:: TASK DESCRIPTION ::
Below are records; work out how many of their lines contain "Twitter" and give only that number.

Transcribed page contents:
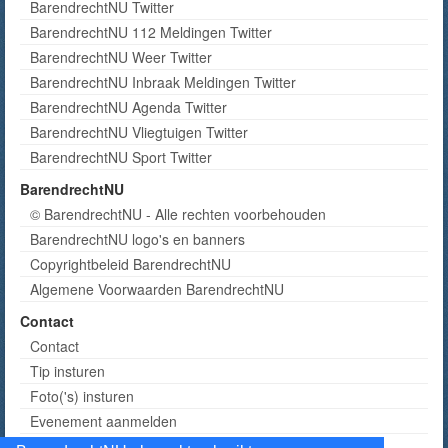
BarendrechtNU Twitter
BarendrechtNU 112 Meldingen Twitter
BarendrechtNU Weer Twitter
BarendrechtNU Inbraak Meldingen Twitter
BarendrechtNU Agenda Twitter
BarendrechtNU Vliegtuigen Twitter
BarendrechtNU Sport Twitter
BarendrechtNU
© BarendrechtNU - Alle rechten voorbehouden
BarendrechtNU logo's en banners
Copyrightbeleid BarendrechtNU
Algemene Voorwaarden BarendrechtNU
Contact
Contact
Tip insturen
Foto('s) insturen
Evenement aanmelden
Informatie aanvragen adverteren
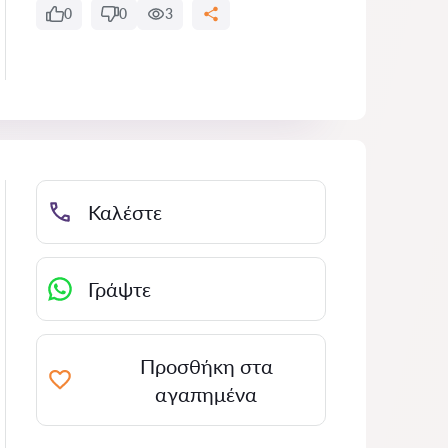
0
0
3
Καλέστε
Γράψτε
Προσθήκη στα
αγαπημένα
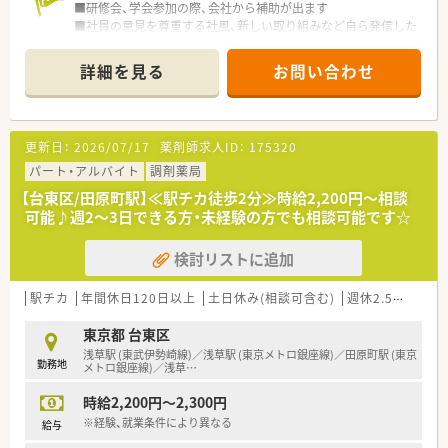
■研修会、学会参加の際、会社から補助が出ます
■社員の意見を尊重する社風、新しい取り組みなど自ら発信した
い方におすすめ
詳細を見る
お問い合わせ
更新日：
2026/07/17
薬剤師求人ID：
175320
パート・アルバイト
調剤薬局
【台東区/田原町駅】≪駅チカ徒歩2分≫時給2,200円～相談
可能♪週2～3日できる方・未経験の方でも相談可能です☆
検討リストに追加
駅チカ
年間休日120日以上
土日休み(相談可含む)
週休2.5日以上
東京都 台東区
浅草駅 (東武伊勢崎線)／浅草駅 (東京メトロ銀座線)／田原町駅 (東京
勤務地
メトロ銀座線)／浅草
…
時給2,200円～2,300円
※経験、就業条件により異なる
給与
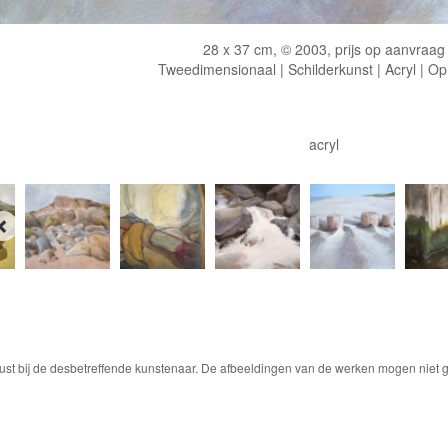
28 x 37 cm, © 2003, prijs op aanvraag
Tweedimensionaal | Schilderkunst | Acryl | Op
acryl
ust bij de desbetreffende kunstenaar. De afbeeldingen van de werken mogen niet ge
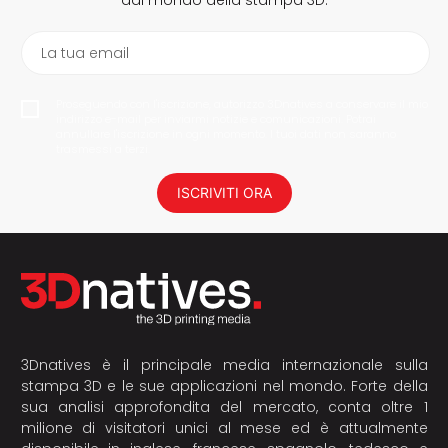
dal mondo della stampa 3D.
La tua email
Proseguendo con l'iscrizione, autorizzo 3Dnatives a conservare il mio
indirizzo e-mail per inviarmi notizie e comunicazioni. Potrai
annullare l'iscrizione in ogni momento. I tuoi dati non saranno
trasmessi a terzi.
ISCRIVITI ORA
3Dnatives è il principale media internazionale sulla
stampa 3D e le sue applicazioni nel mondo. Forte della
sua analisi approfondita del mercato, conta oltre 1
milione di visitatori unici al mese ed è attualmente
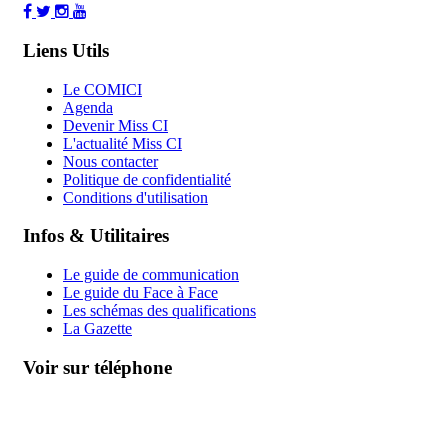
Liens Utils
Le COMICI
Agenda
Devenir Miss CI
L'actualité Miss CI
Nous contacter
Politique de confidentialité
Conditions d'utilisation
Infos & Utilitaires
Le guide de communication
Le guide du Face à Face
Les schémas des qualifications
La Gazette
Voir sur téléphone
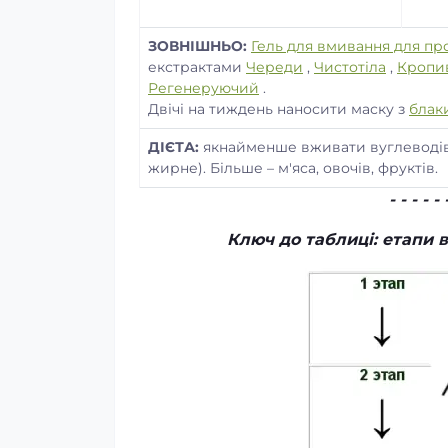
ЗОВНІШНЬО:
Гель для вмивання для пр
екстрактами
Череди
,
Чистотіла
,
Кропи
Регенеруючий
.
Двічі на тиждень наносити маску з
блак
ДІЄТА:
якнайменше вживати вуглеводів (
жирне). Більше – м'яса, овочів, фруктів.
- - - - - 
Ключ до таблиці: етапи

:: TASK RESULT ::
7